Entries taken from a collection
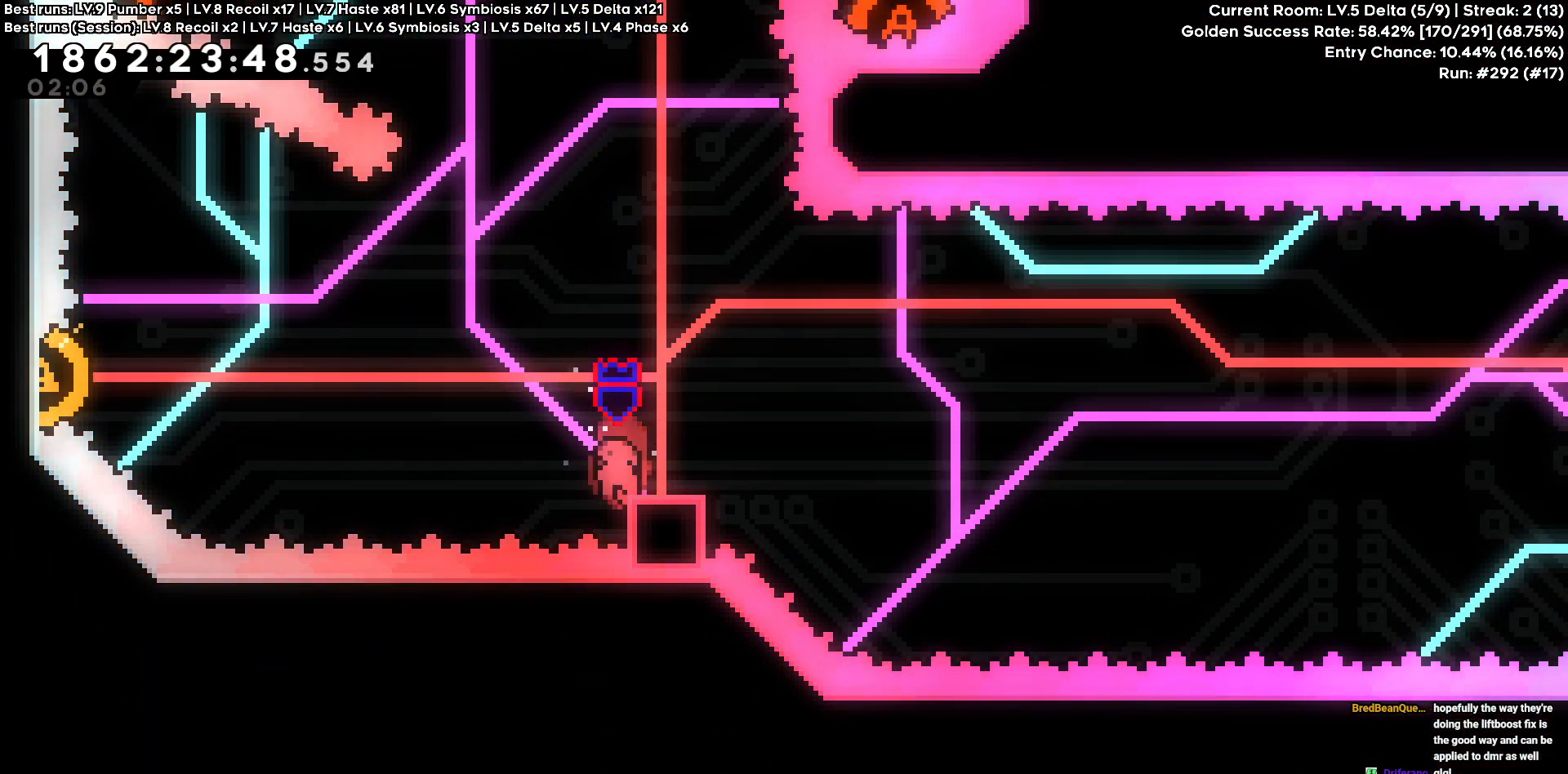
{"keys": ["d"], "events": [[166, "s", "up"], [400, "d", "down"], [450, "a", "up"]]}
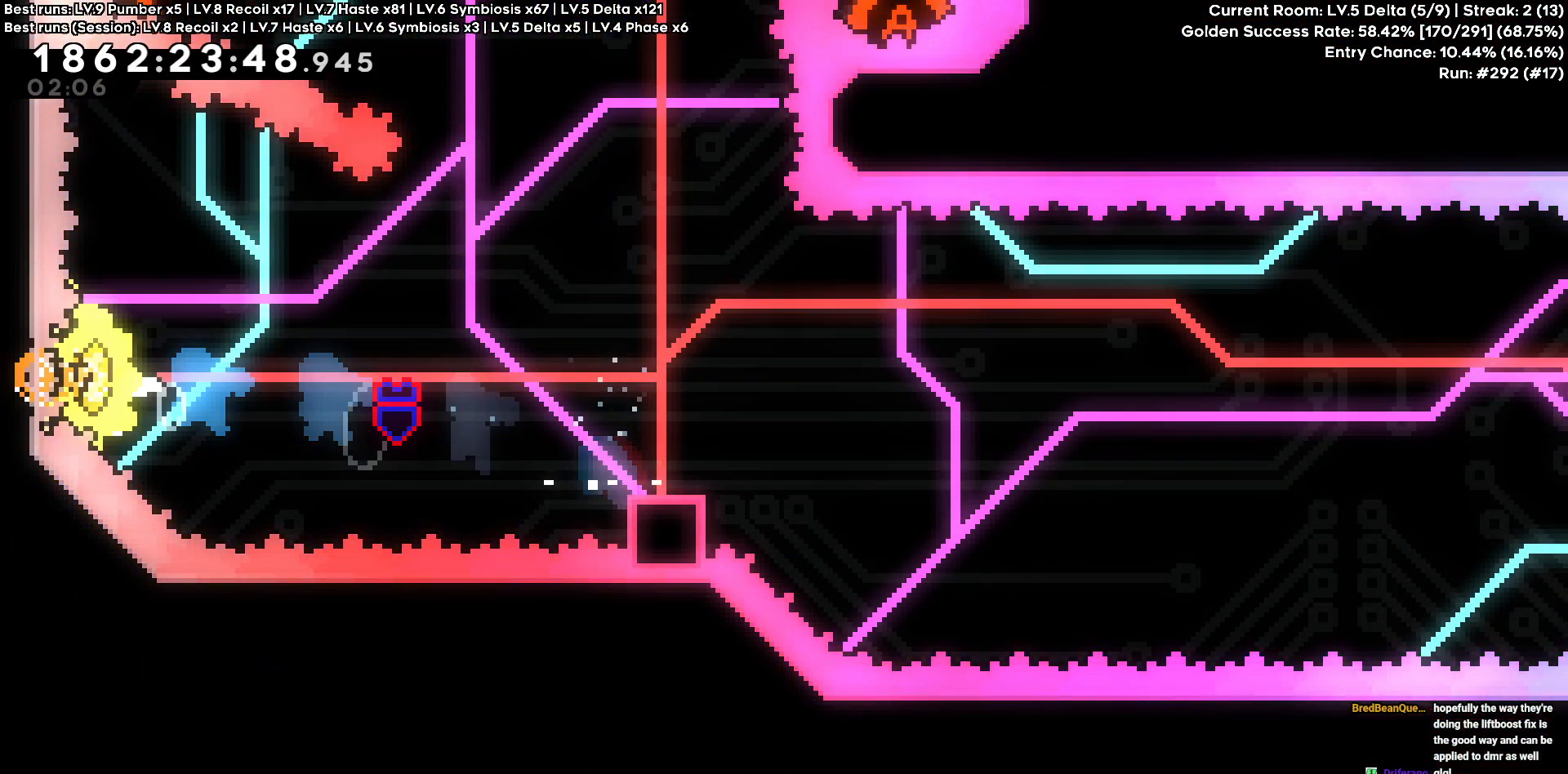
{"keys": ["d"], "events": [[133, "s", "down"], [466, "s", "up"]]}
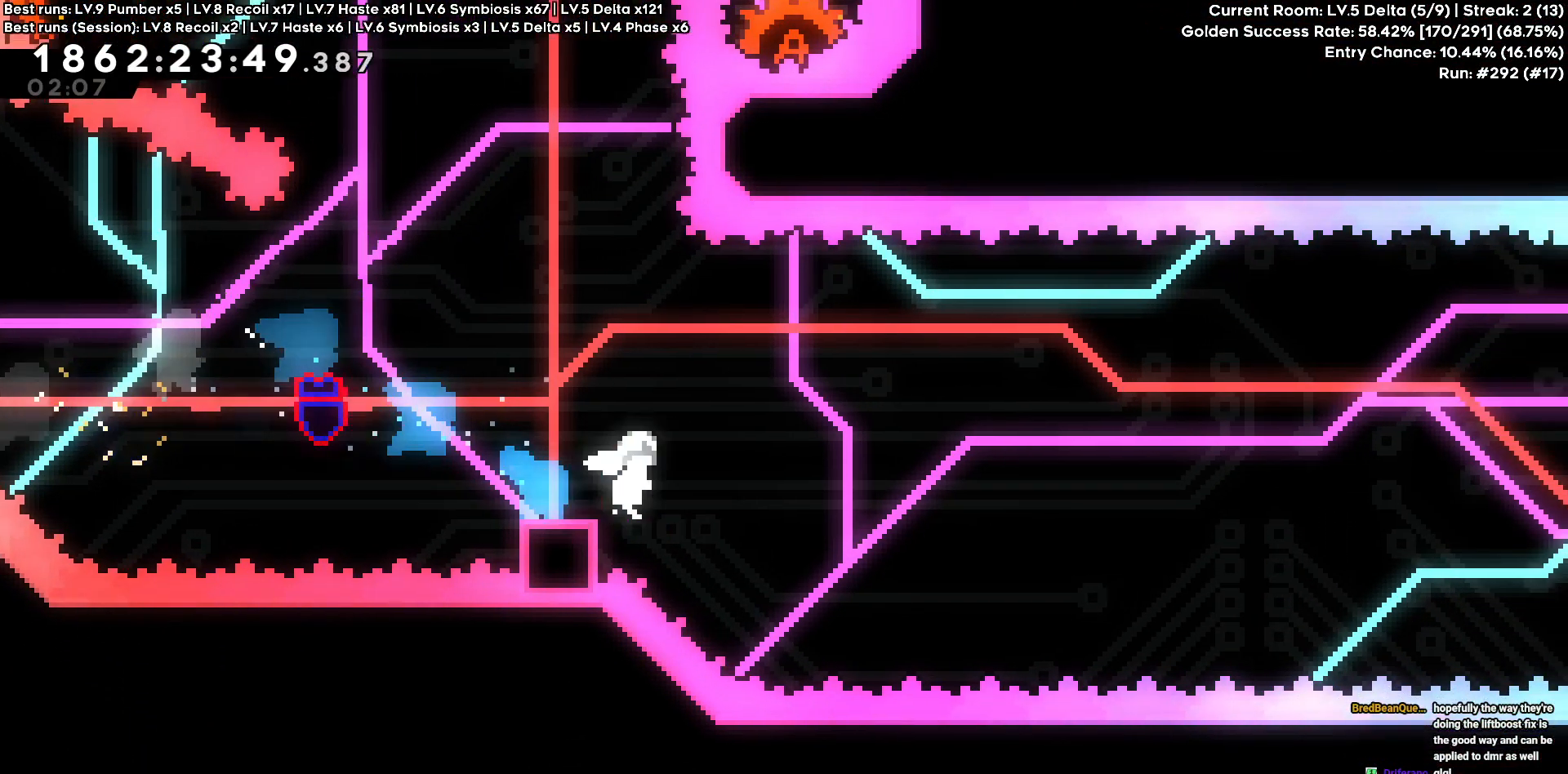
{"keys": ["d"], "events": []}
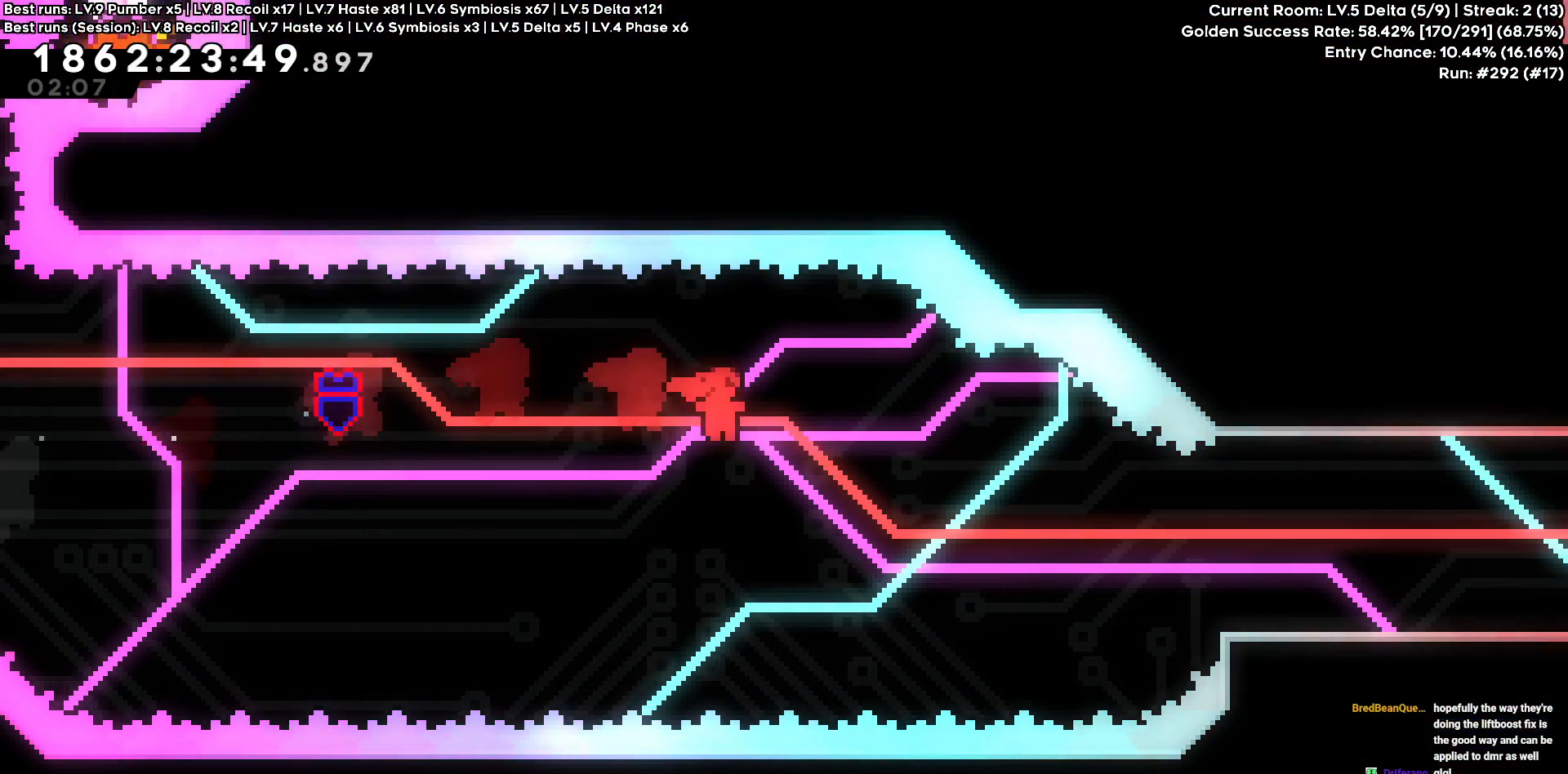
{"keys": ["d", "w"], "events": [[16, "w", "down"]]}
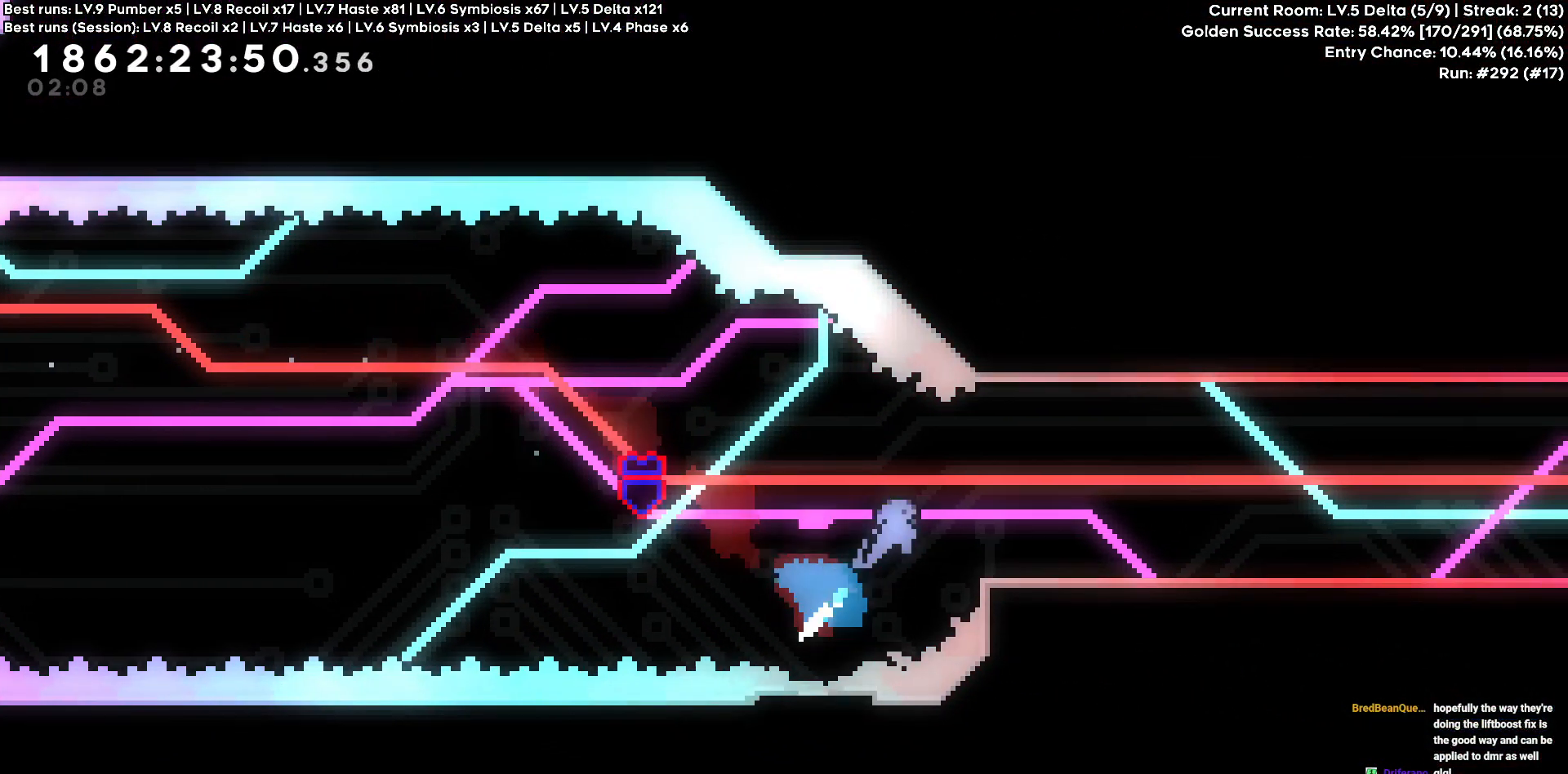
{"keys": ["d"], "events": [[183, "w", "up"]]}
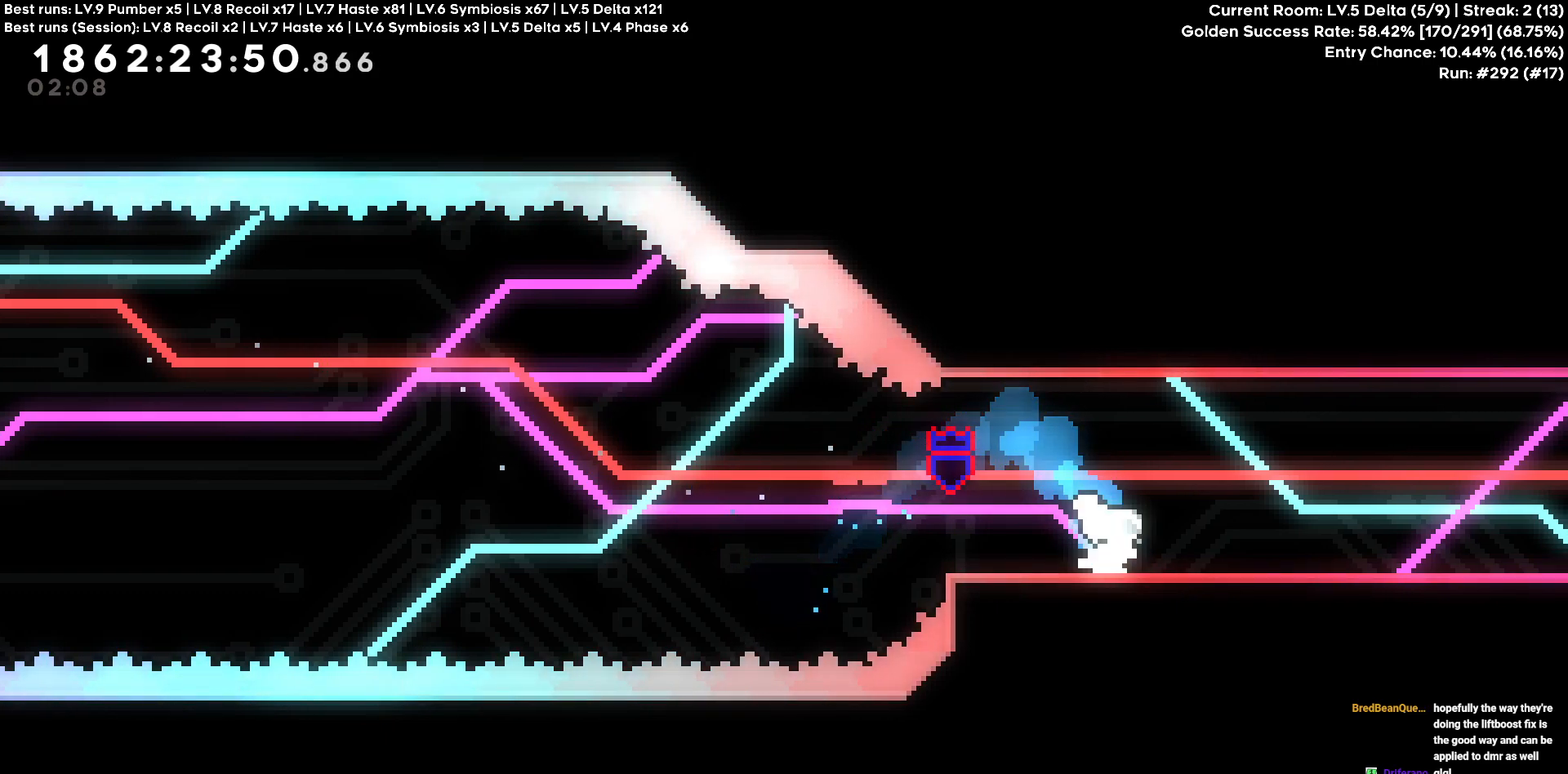
{"keys": ["d"], "events": []}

* _What is required_
Which lines of the data hold the string "down"? Return each of them.

* _Exercise result_
{"keys": ["d"], "events": [[166, "s", "up"], [400, "d", "down"], [450, "a", "up"]]}
{"keys": ["d"], "events": [[133, "s", "down"], [466, "s", "up"]]}
{"keys": ["d", "w"], "events": [[16, "w", "down"]]}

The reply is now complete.